Die oben beschriebene Gelddruckerei hat in den vergangenen Jahren das Wachstum der Wirtschaft künstlich aufrecht erhalten und für einen künstlichen Anstieg der Erwerbstätigkeit gesorgt. Trotzdem kann der Bedarf an Jobs nicht gedeckt werden, wie aus einer Statistik (November 2019) der Arbeitsagentur hervorgeht:
Rund 5,4 Mio. Leistungsberechtigte nach dem SGB II sind Personen mit Anspruch auf Arbeitslosengeld oder Sozialgeld, davon sind rund 3,8 Mio. erwerbsfähig.
Nun, da die Konjunktur nachlässt, steigt die Zahl der Arbeitslosen wieder und es drohen soziale Unruhen.
Dann wird sich für alle zeigen, dass die Masseneinwanderung ein schwerer politischer Fehler ist.

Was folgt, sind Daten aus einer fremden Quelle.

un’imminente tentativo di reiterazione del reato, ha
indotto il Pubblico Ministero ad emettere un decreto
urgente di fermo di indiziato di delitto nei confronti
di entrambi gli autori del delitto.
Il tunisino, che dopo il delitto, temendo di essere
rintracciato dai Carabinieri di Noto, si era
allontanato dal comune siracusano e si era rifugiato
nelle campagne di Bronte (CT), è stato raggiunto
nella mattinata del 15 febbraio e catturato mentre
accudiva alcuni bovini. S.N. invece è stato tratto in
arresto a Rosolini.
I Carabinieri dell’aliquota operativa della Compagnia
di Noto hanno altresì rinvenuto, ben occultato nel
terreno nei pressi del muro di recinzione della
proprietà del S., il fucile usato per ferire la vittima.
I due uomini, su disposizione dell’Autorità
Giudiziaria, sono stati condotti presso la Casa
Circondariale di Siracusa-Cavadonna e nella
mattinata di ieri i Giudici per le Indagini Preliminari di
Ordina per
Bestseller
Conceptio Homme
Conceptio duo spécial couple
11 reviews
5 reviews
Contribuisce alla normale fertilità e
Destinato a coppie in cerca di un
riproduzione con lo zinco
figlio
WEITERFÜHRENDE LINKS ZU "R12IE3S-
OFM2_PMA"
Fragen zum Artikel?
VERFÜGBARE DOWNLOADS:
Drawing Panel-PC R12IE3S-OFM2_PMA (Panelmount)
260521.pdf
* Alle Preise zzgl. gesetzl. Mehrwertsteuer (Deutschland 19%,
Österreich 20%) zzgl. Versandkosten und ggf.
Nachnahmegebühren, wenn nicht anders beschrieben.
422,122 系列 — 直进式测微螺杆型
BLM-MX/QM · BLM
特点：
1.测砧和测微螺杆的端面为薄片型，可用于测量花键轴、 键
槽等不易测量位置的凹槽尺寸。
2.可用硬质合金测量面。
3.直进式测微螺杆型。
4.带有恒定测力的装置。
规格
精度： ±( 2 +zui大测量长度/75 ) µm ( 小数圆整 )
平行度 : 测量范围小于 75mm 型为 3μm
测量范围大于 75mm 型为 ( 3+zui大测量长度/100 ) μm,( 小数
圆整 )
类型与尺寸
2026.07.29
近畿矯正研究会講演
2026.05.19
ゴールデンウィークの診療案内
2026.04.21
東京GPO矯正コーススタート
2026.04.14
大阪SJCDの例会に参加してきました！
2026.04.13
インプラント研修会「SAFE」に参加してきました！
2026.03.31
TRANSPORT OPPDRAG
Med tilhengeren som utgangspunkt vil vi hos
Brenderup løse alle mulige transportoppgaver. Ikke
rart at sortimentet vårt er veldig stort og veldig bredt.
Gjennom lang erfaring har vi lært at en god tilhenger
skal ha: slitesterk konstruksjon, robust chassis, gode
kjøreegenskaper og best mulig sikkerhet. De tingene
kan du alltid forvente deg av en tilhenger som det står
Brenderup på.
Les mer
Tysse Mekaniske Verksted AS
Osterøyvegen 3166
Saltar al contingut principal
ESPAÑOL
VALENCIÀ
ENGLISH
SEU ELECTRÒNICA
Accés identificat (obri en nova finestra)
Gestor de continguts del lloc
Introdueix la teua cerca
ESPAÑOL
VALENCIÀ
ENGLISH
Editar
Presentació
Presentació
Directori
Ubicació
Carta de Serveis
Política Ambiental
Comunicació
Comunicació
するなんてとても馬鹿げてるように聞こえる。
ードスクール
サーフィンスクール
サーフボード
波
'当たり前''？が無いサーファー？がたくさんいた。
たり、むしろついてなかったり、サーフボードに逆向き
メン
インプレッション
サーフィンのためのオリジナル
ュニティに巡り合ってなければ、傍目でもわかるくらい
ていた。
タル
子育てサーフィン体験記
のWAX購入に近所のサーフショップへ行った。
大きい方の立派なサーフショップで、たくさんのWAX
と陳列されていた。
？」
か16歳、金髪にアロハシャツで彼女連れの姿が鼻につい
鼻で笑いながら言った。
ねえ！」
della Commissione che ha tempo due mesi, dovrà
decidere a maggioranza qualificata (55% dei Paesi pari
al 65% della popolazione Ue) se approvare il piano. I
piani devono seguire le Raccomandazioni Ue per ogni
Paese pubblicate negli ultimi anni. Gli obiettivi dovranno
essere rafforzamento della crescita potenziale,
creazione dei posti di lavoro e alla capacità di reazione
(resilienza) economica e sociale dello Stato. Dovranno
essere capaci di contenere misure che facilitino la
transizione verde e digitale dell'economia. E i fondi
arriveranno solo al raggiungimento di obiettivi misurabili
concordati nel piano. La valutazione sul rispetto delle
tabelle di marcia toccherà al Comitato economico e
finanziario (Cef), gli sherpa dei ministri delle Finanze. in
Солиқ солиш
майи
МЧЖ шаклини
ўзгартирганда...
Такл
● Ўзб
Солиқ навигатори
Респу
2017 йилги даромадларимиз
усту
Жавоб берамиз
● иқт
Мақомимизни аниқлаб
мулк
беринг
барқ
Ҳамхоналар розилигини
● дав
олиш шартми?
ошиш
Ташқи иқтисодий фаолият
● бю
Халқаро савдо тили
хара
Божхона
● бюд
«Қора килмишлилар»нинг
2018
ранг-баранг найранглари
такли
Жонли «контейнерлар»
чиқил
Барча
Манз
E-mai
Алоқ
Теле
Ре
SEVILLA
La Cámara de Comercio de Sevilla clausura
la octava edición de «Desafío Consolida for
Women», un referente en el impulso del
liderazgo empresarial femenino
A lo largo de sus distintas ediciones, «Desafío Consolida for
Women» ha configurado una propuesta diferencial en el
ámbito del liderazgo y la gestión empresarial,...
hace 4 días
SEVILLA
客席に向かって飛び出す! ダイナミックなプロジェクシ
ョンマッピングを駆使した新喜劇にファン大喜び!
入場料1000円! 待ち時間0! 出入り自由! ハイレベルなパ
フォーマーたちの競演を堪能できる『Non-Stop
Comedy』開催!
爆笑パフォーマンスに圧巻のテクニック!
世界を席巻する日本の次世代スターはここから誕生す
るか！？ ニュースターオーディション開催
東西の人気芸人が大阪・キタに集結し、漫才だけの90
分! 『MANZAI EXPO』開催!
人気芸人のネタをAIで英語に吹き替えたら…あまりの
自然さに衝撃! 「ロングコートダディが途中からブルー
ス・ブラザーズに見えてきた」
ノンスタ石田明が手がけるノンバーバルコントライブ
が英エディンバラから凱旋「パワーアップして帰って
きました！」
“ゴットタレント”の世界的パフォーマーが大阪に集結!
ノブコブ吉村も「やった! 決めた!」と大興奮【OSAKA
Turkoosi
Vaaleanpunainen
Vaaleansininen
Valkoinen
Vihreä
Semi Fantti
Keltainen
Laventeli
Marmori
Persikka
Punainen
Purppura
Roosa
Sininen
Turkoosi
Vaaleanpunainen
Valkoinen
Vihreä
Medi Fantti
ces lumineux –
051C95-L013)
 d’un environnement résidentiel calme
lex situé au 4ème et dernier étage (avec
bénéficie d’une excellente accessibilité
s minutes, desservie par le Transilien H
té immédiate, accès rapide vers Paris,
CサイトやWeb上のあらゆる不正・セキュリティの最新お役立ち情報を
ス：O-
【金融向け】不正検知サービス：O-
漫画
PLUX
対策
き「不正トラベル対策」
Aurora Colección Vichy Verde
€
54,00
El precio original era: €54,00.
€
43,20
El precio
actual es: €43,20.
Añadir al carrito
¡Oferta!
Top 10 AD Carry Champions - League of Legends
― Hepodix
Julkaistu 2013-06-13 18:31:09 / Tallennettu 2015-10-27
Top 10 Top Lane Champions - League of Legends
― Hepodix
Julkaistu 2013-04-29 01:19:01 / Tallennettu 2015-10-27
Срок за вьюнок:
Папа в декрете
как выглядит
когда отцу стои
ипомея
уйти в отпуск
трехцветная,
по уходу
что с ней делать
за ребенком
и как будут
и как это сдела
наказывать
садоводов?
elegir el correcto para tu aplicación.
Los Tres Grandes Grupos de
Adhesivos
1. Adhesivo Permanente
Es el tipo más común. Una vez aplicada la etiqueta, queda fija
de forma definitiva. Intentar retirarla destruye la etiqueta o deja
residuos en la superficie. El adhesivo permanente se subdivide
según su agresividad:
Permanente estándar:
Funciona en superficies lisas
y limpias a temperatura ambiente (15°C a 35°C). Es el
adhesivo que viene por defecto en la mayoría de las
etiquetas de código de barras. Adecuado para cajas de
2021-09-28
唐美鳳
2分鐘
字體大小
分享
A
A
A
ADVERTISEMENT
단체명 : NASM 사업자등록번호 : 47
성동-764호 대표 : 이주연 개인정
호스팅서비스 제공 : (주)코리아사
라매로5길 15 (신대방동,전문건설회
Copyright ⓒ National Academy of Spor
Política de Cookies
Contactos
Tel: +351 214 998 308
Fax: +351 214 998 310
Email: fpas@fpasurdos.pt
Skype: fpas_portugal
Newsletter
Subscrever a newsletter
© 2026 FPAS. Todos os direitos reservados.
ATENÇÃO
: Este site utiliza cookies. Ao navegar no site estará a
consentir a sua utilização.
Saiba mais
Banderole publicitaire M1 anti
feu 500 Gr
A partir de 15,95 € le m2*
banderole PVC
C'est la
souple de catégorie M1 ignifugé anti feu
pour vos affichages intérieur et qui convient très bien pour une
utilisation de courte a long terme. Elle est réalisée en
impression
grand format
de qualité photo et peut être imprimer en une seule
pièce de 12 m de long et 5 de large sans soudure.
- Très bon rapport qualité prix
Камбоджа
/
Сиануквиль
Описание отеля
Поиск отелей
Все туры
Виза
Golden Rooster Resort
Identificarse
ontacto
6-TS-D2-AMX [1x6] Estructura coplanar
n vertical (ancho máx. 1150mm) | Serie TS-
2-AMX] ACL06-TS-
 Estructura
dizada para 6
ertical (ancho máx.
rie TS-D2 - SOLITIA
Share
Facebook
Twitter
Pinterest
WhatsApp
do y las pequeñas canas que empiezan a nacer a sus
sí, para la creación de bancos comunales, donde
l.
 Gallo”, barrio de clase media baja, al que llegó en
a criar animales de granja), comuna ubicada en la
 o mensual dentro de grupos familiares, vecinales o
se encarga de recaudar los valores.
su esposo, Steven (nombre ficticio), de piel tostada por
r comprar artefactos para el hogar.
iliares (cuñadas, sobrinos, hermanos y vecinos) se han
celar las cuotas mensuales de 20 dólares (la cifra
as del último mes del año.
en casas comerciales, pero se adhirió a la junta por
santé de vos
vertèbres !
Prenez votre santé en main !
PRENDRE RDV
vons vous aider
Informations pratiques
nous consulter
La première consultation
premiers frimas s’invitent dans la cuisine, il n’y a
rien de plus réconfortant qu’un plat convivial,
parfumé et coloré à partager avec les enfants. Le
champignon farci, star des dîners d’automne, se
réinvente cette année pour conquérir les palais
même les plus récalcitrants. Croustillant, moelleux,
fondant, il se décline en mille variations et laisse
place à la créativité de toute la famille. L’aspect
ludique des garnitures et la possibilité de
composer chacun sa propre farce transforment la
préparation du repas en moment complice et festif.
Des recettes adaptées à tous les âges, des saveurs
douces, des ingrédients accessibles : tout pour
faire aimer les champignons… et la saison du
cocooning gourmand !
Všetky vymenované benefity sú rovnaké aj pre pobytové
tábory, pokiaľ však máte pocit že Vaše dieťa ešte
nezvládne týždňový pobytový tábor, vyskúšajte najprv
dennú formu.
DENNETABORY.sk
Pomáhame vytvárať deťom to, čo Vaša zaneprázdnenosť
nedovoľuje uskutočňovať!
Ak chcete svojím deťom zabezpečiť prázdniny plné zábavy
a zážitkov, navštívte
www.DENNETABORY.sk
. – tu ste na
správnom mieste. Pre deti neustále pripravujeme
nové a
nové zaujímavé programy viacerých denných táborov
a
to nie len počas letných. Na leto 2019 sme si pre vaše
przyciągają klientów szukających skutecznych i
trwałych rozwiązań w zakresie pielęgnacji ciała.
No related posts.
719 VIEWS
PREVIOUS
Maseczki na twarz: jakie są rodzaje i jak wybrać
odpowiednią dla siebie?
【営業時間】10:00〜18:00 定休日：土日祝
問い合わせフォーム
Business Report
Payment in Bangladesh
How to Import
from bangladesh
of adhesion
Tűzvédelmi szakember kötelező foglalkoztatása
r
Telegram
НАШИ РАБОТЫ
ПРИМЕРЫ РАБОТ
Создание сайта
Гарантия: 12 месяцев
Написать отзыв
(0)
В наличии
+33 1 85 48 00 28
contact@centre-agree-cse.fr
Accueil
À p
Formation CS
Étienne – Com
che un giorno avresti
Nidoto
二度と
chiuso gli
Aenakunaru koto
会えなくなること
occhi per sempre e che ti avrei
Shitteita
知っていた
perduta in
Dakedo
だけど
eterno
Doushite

Helmut Creutz (1923-2017) :

Noch immer reden und tun Politiker mit ideologischer Rückendeckung von Arbeitgeber-Lobbyisten so, als ob es keine Grenzen des Wachstums gäbe.
Stabiles Wirtschaften bedeutet gleich bleibendes Bruttoinlandsprodukt, keine Verzinsung und keine Inflation.
Gibt es dann noch Fortschritt?
Die Perspektive sollte sein: "Klasse statt Masse!" - man kann auch sagen "Qualität statt Quantität!"